WHAT IS REQUIRED
Could every line of the data be printed exactly as it reads?

DATA BLOCK
◇ ◇ ◇ ◇ ◇

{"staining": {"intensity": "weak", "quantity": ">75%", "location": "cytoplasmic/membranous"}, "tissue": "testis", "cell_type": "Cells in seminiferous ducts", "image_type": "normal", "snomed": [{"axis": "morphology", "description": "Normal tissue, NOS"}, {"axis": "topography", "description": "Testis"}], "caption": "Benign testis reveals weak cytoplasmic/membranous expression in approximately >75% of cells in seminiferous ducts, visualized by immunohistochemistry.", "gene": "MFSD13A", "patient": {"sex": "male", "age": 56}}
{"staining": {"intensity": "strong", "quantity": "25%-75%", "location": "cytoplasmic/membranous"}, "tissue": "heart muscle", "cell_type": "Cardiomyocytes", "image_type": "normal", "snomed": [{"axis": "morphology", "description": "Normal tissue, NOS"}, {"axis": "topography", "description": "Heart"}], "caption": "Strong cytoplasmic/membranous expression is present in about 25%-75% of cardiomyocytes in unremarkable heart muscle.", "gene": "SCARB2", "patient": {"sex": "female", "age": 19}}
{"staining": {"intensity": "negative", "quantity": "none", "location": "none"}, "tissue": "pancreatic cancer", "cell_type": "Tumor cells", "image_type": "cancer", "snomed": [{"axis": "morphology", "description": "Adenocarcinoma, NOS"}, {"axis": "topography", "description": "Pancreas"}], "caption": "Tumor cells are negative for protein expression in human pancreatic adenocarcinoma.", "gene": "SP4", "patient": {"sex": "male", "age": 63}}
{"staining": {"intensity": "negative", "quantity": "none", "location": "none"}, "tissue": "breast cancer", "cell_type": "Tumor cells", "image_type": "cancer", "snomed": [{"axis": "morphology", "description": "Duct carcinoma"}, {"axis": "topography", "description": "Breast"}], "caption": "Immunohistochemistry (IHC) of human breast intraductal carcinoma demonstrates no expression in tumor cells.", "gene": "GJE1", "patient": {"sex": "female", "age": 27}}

◇ ◇ ◇ ◇ ◇

SOLUTION FOR THIS PROBLEM
{"staining": {"intensity": "weak", "quantity": ">75%", "location": "cytoplasmic/membranous"}, "tissue": "testis", "cell_type": "Cells in seminiferous ducts", "image_type": "normal", "snomed": [{"axis": "morphology", "description": "Normal tissue, NOS"}, {"axis": "topography", "description": "Testis"}], "caption": "Benign testis reveals weak cytoplasmic/membranous expression in approximately >75% of cells in seminiferous ducts, visualized by immunohistochemistry.", "gene": "MFSD13A", "patient": {"sex": "male", "age": 56}}
{"staining": {"intensity": "strong", "quantity": "25%-75%", "location": "cytoplasmic/membranous"}, "tissue": "heart muscle", "cell_type": "Cardiomyocytes", "image_type": "normal", "snomed": [{"axis": "morphology", "description": "Normal tissue, NOS"}, {"axis": "topography", "description": "Heart"}], "caption": "Strong cytoplasmic/membranous expression is present in about 25%-75% of cardiomyocytes in unremarkable heart muscle.", "gene": "SCARB2", "patient": {"sex": "female", "age": 19}}
{"staining": {"intensity": "negative", "quantity": "none", "location": "none"}, "tissue": "pancreatic cancer", "cell_type": "Tumor cells", "image_type": "cancer", "snomed": [{"axis": "morphology", "description": "Adenocarcinoma, NOS"}, {"axis": "topography", "description": "Pancreas"}], "caption": "Tumor cells are negative for protein expression in human pancreatic adenocarcinoma.", "gene": "SP4", "patient": {"sex": "male", "age": 63}}
{"staining": {"intensity": "negative", "quantity": "none", "location": "none"}, "tissue": "breast cancer", "cell_type": "Tumor cells", "image_type": "cancer", "snomed": [{"axis": "morphology", "description": "Duct carcinoma"}, {"axis": "topography", "description": "Breast"}], "caption": "Immunohistochemistry (IHC) of human breast intraductal carcinoma demonstrates no expression in tumor cells.", "gene": "GJE1", "patient": {"sex": "female", "age": 27}}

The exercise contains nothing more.